Below is an image showing the Nooka duodecimal system (base-12) and we can notice that there is a new visual representation for the numbers.
I want to start this discussion by saying that there are many mathematicians (myself included) who believe that counting base-12 would be much easier mathematically than counting base-10. It is fairly obvious as to why we count in base 10 (hint: look at your hands!). The reasoning behind base-12 instead of base-10 comes down to the number of factors of the base. The factors of 10 are 1, 2, 5, and 10 whereas the factors of 12 are 1, 2, 3, 4, 6 and 12. We count angles in multiples of 12 (360 degrees in a circle for example) as well as measure the passage of time and it is therefore a better system to use. If only we had been born with an extra finger on each hand we would be using a (slightly) more powerful number base as our default.
The naming for the Nooka duodecimal system is only slightly different from the decimal system, with the addition of “e” and “el” for 11 and 12. This is an improvement over the standard base-12 where the numbers 10 and 11 agree instead labelled A and B and 10 is used for 12 (to ensure that the system can be used for values greater than 12). Similarly to the Nooka decimal linguistic structure, this is very easy to use and makes systematic sense.
When it comes to the visual representation of the values, the Nooka system is runic although follows a logical pattern of adding markers to your number to display what number you have. The issue with this system however, is not that doing simple maths is hard, far from it, doing basic addition or subtraction would be easy using this representation, although one would have to learn some rules to be able to multiply and divide. The issue is the number of symbols used to represent some of the numbers. For example “orelor” which is only on the fifth row is already required to have 3 symbols, yet this is not a sufficiently high enough number to warrant this complexity. In standard duodecimal, the use of the 12 alphanumeric symbols implies that 143 in decimal is written as BB in standard duodecimal but requires 3 characters in Nooka’s system. Seemingly then trying to write a larger number like 353 in decimal goes from being 255 in standard duodecimal to a series of more than 3 characters in Nooka making it very hard to distinguish placement (I made an attempt and retrieved a 5 symbol number for this).

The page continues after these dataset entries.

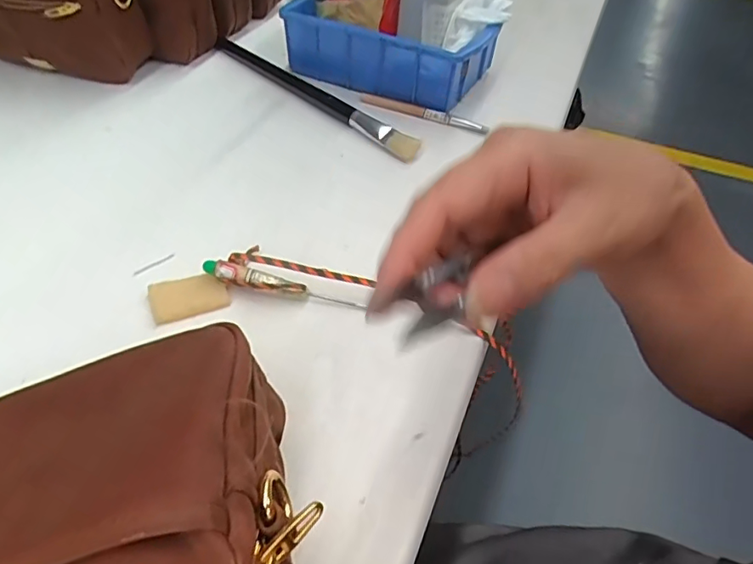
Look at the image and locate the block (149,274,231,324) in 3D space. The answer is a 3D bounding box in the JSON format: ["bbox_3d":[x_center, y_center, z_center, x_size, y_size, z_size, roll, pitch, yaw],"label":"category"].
[{"bbox_3d":[-0.119,0.010,0.343,0.047,0.004,0.028,-10,65,-12],"label":"block"}]

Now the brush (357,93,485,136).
[{"bbox_3d":[0.042,-0.160,0.504,0.126,0.011,0.010,22,49,15],"label":"brush"}]

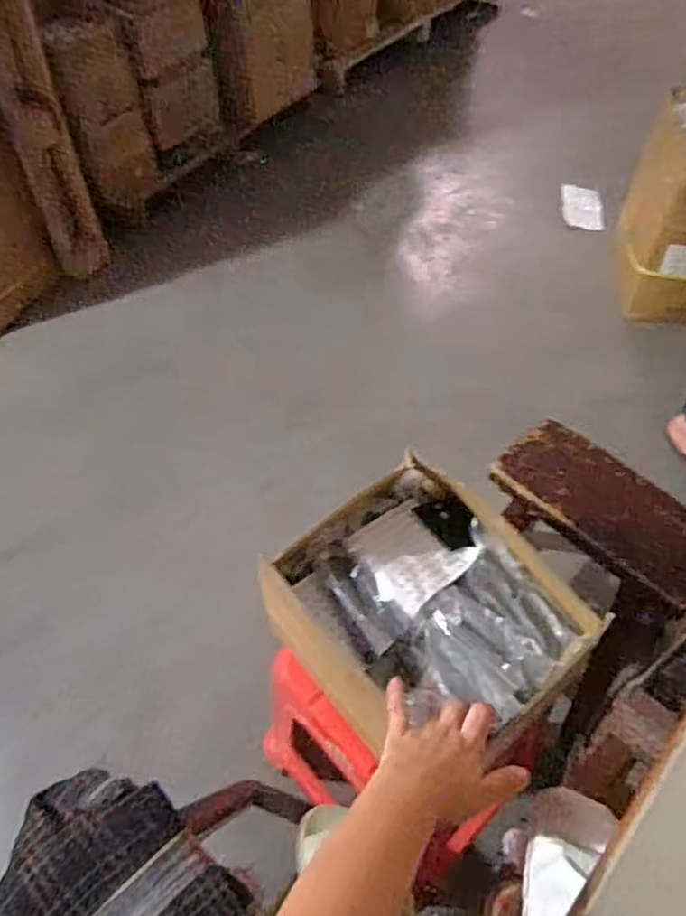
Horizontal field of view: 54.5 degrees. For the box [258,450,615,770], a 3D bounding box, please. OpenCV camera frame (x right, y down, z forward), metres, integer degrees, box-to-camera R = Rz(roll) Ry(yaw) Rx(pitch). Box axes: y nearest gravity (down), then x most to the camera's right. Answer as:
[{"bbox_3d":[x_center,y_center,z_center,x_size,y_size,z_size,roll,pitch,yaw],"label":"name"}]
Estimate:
[{"bbox_3d":[0.107,0.188,0.809,0.288,0.167,0.321,-39,64,-23],"label":"box"}]

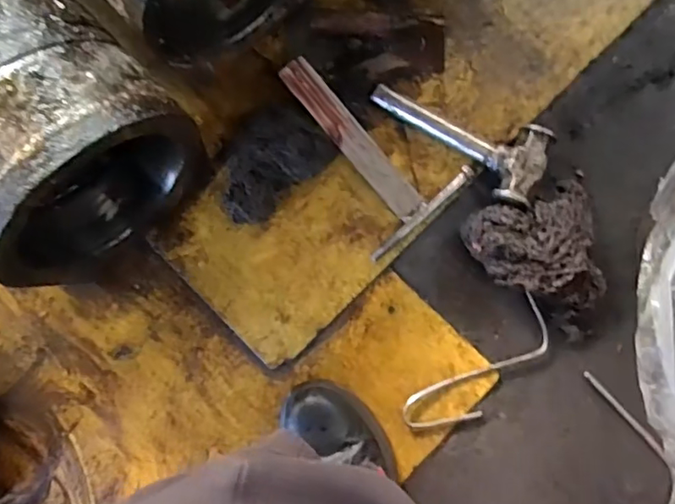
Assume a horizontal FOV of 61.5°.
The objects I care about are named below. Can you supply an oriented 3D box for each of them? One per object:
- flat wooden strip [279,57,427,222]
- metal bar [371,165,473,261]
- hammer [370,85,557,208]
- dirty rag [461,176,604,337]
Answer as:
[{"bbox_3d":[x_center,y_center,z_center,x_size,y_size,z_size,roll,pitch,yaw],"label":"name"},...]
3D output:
[{"bbox_3d":[0.017,-0.129,0.657,0.034,0.009,0.224,-40,94,0],"label":"flat wooden strip"},{"bbox_3d":[0.100,-0.045,0.663,0.158,0.018,0.015,-44,87,-5],"label":"metal bar"},{"bbox_3d":[0.135,-0.131,0.660,0.212,0.044,0.096,23,84,1],"label":"hammer"},{"bbox_3d":[0.240,0.017,0.642,0.154,0.047,0.172,-18,85,-3],"label":"dirty rag"}]

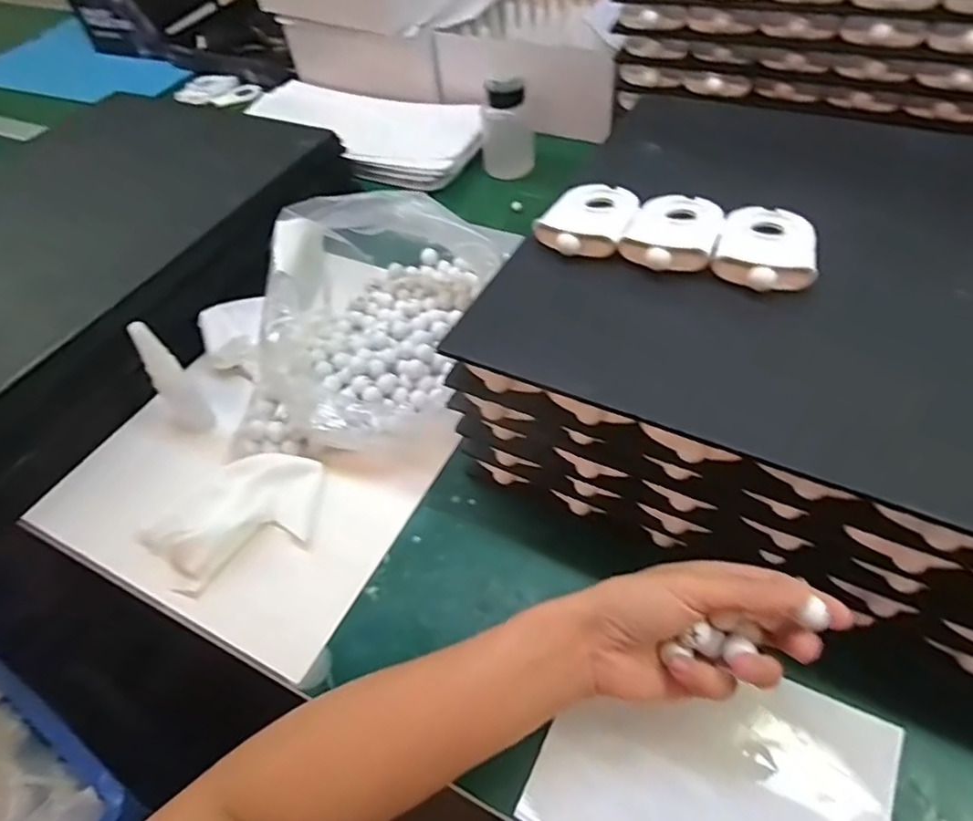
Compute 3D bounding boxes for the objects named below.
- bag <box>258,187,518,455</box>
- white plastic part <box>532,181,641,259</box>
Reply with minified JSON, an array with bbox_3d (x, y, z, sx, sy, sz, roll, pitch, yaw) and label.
[{"bbox_3d":[-0.090,-0.102,0.537,0.159,0.115,0.261,13,53,17],"label":"bag"},{"bbox_3d":[0.075,-0.140,0.438,0.058,0.013,0.090,18,55,20],"label":"white plastic part"}]

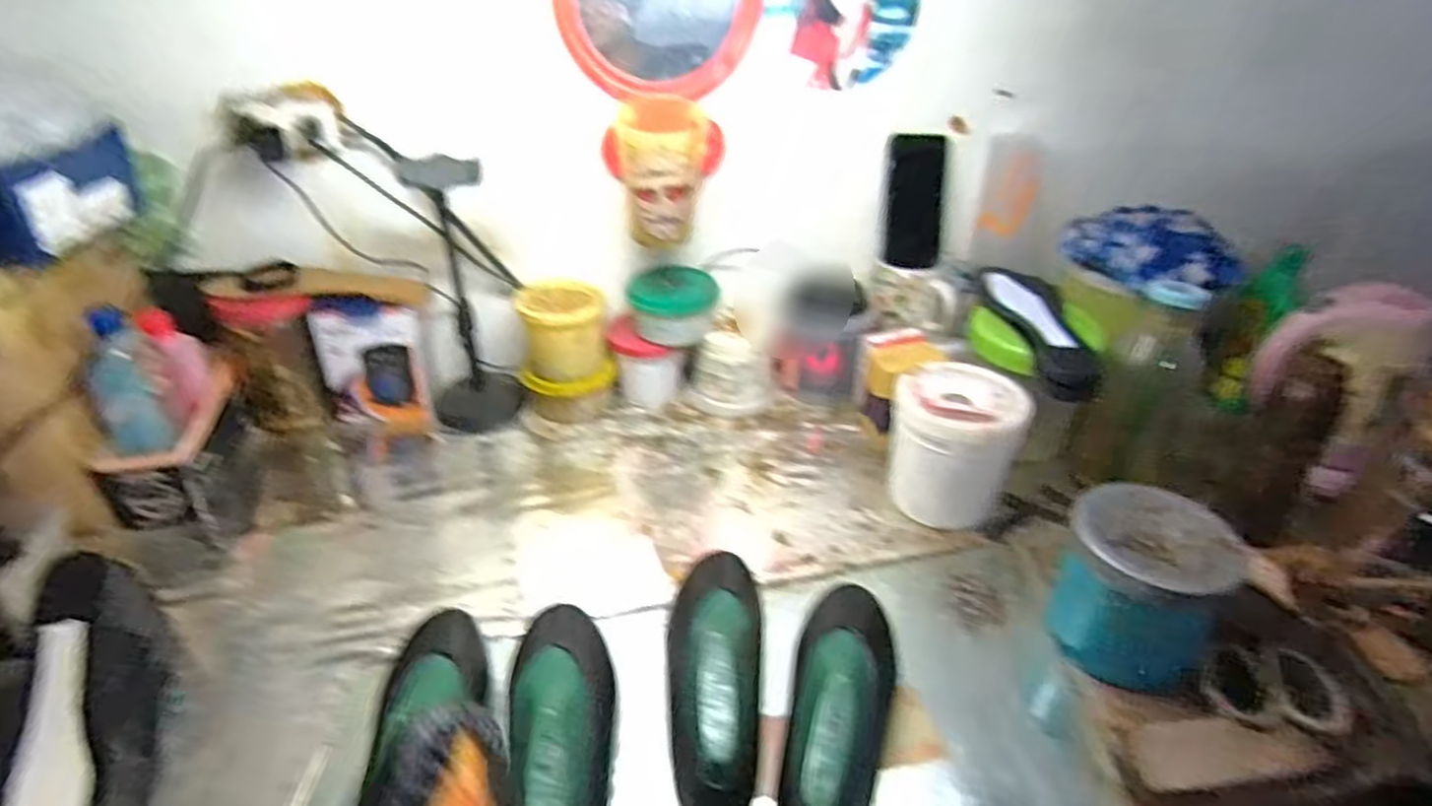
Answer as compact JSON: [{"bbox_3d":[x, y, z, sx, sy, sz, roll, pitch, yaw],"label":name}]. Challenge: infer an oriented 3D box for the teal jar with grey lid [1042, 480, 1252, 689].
[{"bbox_3d":[0.353,0.147,0.622,0.122,0.106,0.109,25,39,32],"label":"teal jar with grey lid"}]

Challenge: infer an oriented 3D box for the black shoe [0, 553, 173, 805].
[{"bbox_3d":[-0.444,0.238,0.531,0.074,0.094,0.241,-7,60,-13],"label":"black shoe"}]

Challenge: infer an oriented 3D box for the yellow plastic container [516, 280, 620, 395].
[{"bbox_3d":[-0.185,-0.078,0.907,0.101,0.113,0.086,-23,40,-33],"label":"yellow plastic container"}]

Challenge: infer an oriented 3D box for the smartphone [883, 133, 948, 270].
[{"bbox_3d":[0.250,-0.252,0.937,0.074,0.159,0.014,-3,18,-9],"label":"smartphone"}]

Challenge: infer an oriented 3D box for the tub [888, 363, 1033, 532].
[{"bbox_3d":[0.245,0.041,0.772,0.124,0.135,0.114,1,32,-1],"label":"tub"}]

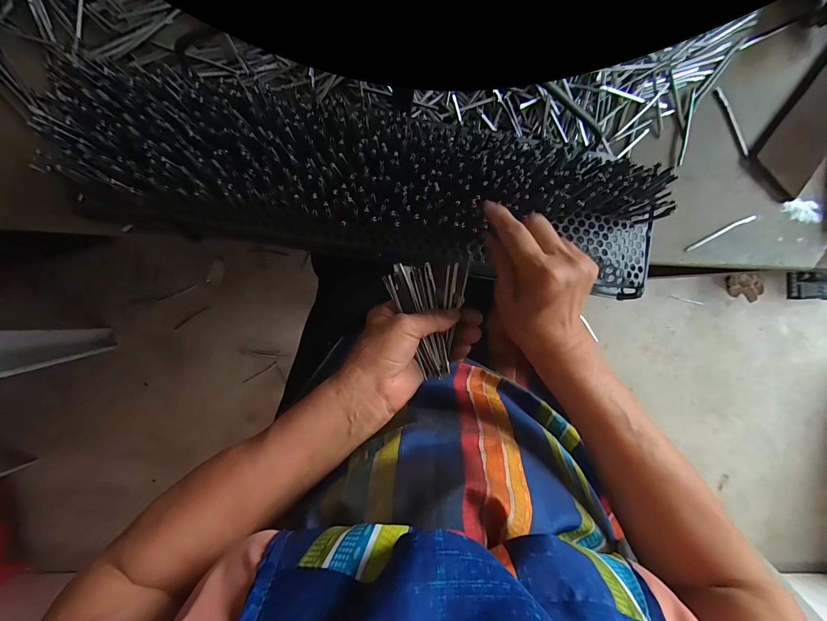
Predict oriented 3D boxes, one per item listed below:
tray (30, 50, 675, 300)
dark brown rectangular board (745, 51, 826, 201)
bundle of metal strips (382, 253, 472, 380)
[{"bbox_3d":[-0.026,-0.119,0.346,0.591,0.061,0.134,7,91,-3],"label":"tray"},{"bbox_3d":[0.561,-0.279,0.476,0.089,0.015,0.273,39,89,-5],"label":"dark brown rectangular board"},{"bbox_3d":[0.020,0.008,0.332,0.077,0.012,0.107,-8,93,-4],"label":"bundle of metal strips"}]

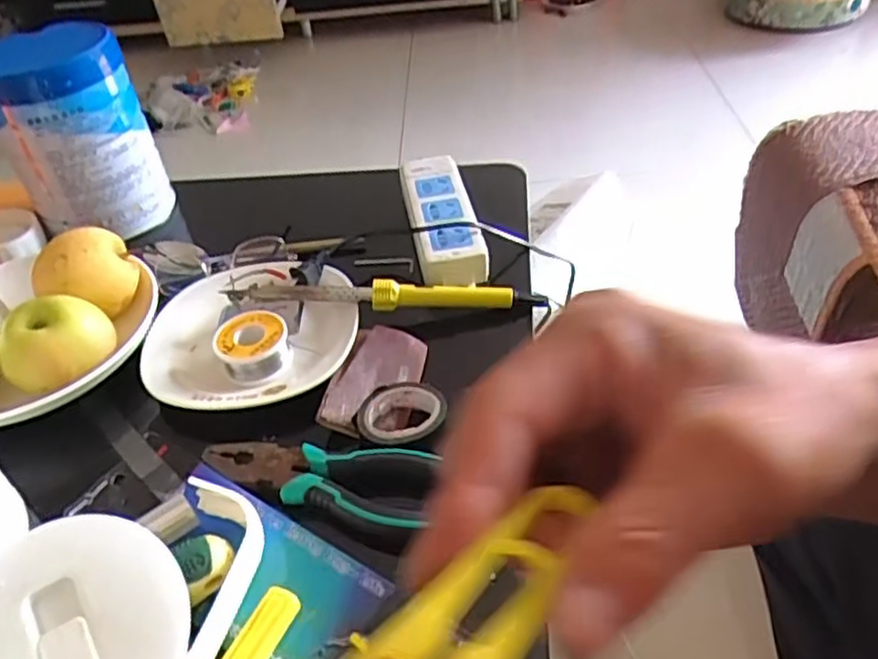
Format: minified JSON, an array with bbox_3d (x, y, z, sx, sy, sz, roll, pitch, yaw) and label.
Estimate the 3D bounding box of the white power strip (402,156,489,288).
[{"bbox_3d":[0.004,-0.102,0.654,0.062,0.038,0.175,-10,41,-4],"label":"white power strip"}]

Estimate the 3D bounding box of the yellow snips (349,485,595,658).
[{"bbox_3d":[0.007,0.064,0.158,0.030,0.009,0.086,27,44,28],"label":"yellow snips"}]

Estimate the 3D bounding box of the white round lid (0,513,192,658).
[{"bbox_3d":[-0.187,0.156,0.361,0.113,0.008,0.115,0,65,-1],"label":"white round lid"}]

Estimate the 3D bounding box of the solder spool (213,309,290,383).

Both the Nooka systems are an interesting premise, to provide a universal linguistic system (and graphical representation) of the numbers in 2 different bases. The linguistic setup for the decimal system is I believe a very good idea. The logical structure provided would aid and improve the grasping of mathematical concepts by those learning it, whilst at the same time retaining the use of the standard graphical representation used worldwide.
The duodecimal system itself I believe has real promise but is unlikely to ever be used as the default due to our 10 fingers and 10 toes. As for the Nooka duodecimal system, I find the use of the runic symbols cumbersome in anything more than basic addition and this would lead to in actuality a restriction in the usage of what is a far more flexible counting system.
In closing, The Nooka systems are interesting, and the linguistic setup of the decimal system is for me a winning idea, but the big question is, why would I use that instead of something like Mandarin (or a tweaked version of Mandarin) which has already got an extremely large number of users?
Personal note, I am very grateful to the people of Nooka, Jon Patterson who contacted me and Matthew Waldman who designed the system for contacting me and asking me to look into their work. I would gladly help them in the future and found this to be a most enjoyable and interesting bit of side research.